The role of mergers in driving morphological transformation over cosmic time

TL;DR

This study uses cosmological simulations to analyze how mergers influence galaxy morphology over cosmic time, revealing minor mergers and gas content as key factors in morphological transformation.

Contribution

It provides a comprehensive analysis of merger-driven morphological changes in massive galaxies, emphasizing the roles of minor mergers and gas fraction, which were less understood before.

Findings

Minor mergers account for a third of morphological transformations.

Gas-rich mergers often lead to disc re-growth.

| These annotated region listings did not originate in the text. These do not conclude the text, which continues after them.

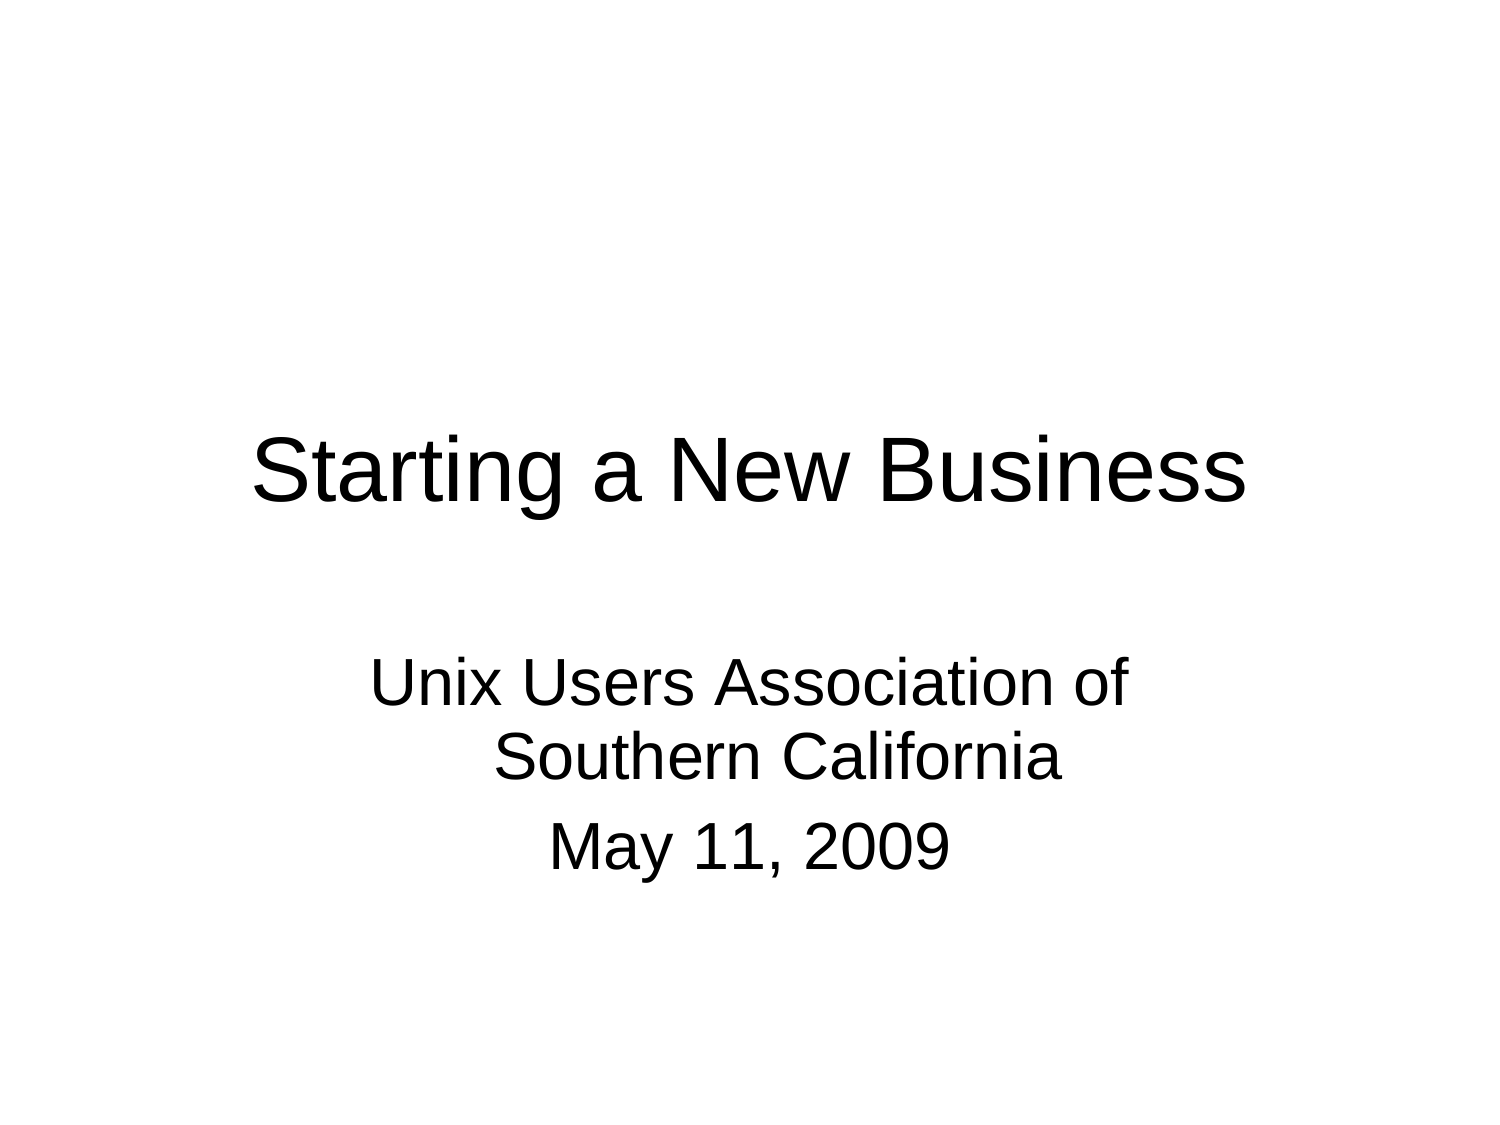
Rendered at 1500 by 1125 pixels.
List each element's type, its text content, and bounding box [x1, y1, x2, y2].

title Starting a New Business [112, 349, 1388, 591]
subtitle Unix Users Association of Southern California May 11, 2009 [225, 637, 1276, 926]
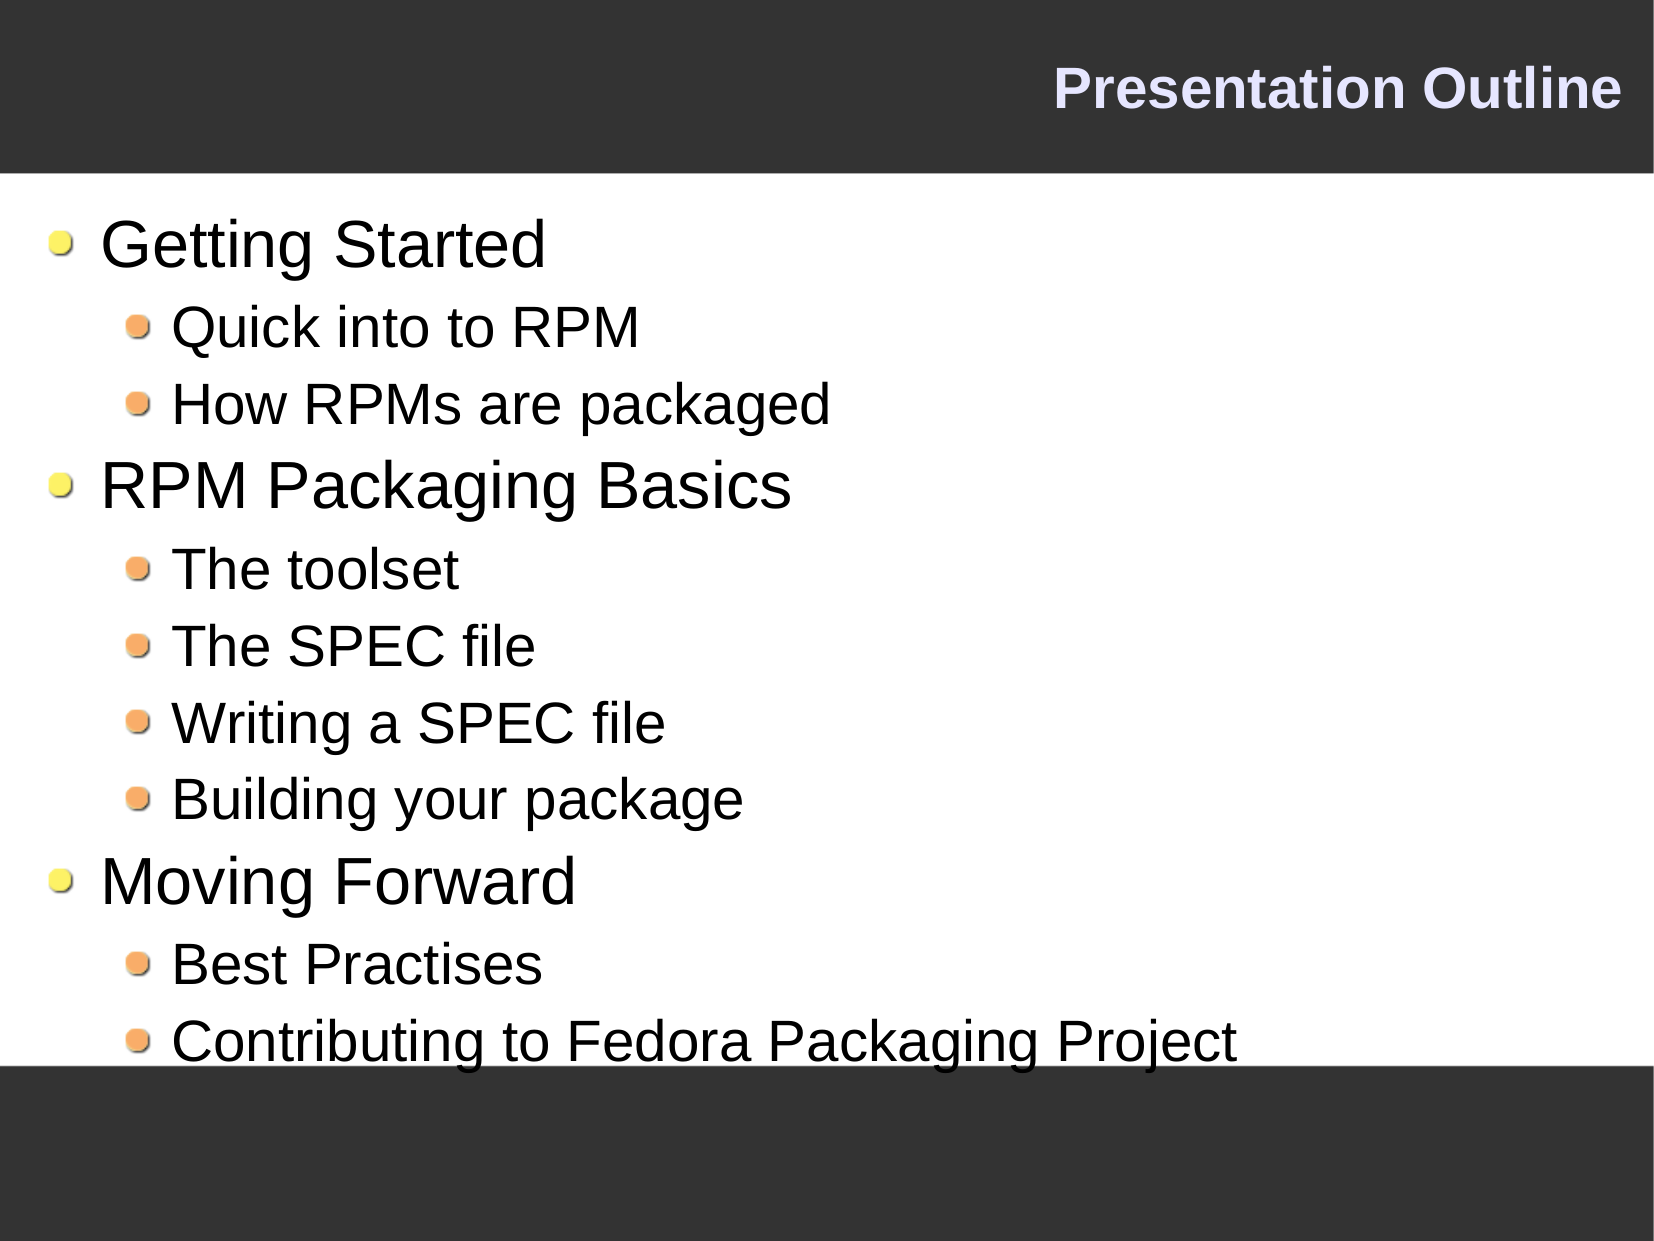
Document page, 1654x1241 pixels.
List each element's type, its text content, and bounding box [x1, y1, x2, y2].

picture [0, 0, 1654, 1241]
list Getting Started Quick into to RPM How RPMs are packaged RPM Packaging Basics The toolset The SPEC file Writing a SPEC file Building your package Moving Forward Best Practises Contributing to Fedora Packaging Project [29, 206, 1625, 1075]
title Presentation Outline [29, 29, 1625, 148]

Retrograde mergers cause more significant morphological change.

Abstract

Understanding the processes that trigger morphological transformation is central to understanding how and why the Universe transitions from being disc-dominated at early epochs to having the morphological mix that is observed today. We use Horizon-AGN, a cosmological hydrodynamical simulation, to perform a comprehensive study of the processes that drive morphological change in massive (M > 10^10 MSun) galaxies over cosmic time. We show that (1) essentially all the morphological evolution in galaxies that are spheroids at z=0 is driven by mergers with mass ratios greater than 1:10, (2) major mergers alone cannot produce today's spheroid population -- minor mergers are responsible for a third of all morphological transformation over cosmic time and are its dominant driver after z~1, (3) prograde mergers trigger milder morphological transformation than retrograde mergers -- while both types of events produce similar morphological changes at z>2, the average change due to retrograde mergers is around twice that due to their prograde counterparts at z~0, (4) remnant morphology depends strongly on the gas fraction of a merger, with gas-rich mergers routinely re-growing discs, and (5) at a given stellar mass, discs do not exhibit drastically different merger histories from spheroids -- disc survival in mergers is driven by acquisition of cold gas (via cosmological accretion and gas-rich interactions) and a preponderance of prograde mergers in their merger histories.